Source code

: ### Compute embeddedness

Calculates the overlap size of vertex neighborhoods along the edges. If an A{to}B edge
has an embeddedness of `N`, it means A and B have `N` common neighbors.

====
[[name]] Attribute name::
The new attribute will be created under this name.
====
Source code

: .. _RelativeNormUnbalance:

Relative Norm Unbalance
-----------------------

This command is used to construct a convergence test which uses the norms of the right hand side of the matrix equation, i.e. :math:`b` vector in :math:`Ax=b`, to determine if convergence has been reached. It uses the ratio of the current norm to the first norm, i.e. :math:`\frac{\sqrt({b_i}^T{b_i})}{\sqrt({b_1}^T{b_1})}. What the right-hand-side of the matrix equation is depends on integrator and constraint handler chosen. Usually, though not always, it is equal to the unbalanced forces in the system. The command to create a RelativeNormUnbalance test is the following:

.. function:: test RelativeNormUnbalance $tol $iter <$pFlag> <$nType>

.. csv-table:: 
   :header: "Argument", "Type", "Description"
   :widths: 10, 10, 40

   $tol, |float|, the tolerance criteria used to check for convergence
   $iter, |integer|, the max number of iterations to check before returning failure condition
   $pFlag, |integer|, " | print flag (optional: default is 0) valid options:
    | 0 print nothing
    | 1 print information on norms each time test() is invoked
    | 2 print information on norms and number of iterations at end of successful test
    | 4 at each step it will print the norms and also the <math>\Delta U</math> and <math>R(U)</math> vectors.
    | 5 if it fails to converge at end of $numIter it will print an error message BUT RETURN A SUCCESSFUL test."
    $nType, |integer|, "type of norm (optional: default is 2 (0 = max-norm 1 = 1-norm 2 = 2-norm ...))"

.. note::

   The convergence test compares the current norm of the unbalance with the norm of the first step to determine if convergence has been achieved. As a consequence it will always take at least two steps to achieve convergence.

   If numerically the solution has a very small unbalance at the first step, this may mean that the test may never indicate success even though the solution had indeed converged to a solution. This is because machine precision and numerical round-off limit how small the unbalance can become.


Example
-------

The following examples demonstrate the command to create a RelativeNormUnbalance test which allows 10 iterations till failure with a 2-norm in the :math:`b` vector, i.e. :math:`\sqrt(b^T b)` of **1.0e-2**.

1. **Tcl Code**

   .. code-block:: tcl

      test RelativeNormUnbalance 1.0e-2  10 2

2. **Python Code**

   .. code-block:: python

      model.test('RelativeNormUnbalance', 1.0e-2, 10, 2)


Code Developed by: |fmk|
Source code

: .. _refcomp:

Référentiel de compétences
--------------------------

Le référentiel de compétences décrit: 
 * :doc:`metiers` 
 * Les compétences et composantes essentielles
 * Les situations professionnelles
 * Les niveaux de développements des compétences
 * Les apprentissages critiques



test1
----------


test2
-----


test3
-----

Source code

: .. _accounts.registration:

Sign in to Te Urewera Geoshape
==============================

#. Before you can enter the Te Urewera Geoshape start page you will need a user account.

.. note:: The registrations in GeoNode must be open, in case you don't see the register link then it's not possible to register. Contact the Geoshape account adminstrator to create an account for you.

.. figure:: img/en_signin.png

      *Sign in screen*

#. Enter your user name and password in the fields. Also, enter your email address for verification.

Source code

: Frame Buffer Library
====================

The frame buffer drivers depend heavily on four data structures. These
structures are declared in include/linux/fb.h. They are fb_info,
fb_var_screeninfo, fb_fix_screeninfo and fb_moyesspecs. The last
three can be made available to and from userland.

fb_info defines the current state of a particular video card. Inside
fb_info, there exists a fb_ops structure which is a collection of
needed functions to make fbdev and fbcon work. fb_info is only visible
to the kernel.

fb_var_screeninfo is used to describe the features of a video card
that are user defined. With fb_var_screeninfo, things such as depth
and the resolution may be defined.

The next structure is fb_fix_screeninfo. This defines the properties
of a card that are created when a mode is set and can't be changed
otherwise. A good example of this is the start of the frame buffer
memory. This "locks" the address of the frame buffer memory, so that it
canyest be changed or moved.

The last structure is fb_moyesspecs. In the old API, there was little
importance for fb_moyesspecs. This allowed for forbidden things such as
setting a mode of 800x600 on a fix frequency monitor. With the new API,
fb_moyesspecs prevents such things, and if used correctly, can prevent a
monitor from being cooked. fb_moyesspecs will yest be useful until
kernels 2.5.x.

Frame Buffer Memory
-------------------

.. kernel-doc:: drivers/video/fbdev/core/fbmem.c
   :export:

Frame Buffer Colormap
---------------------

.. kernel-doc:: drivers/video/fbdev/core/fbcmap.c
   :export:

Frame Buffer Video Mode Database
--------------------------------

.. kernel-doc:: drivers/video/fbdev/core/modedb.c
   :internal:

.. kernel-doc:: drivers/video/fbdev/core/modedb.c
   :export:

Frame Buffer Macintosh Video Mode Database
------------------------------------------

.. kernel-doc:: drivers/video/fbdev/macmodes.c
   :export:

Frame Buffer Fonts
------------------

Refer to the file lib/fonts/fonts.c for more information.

#### What is expected
Count the lines above with the string "name"; report only that figure.

#### Task solution
3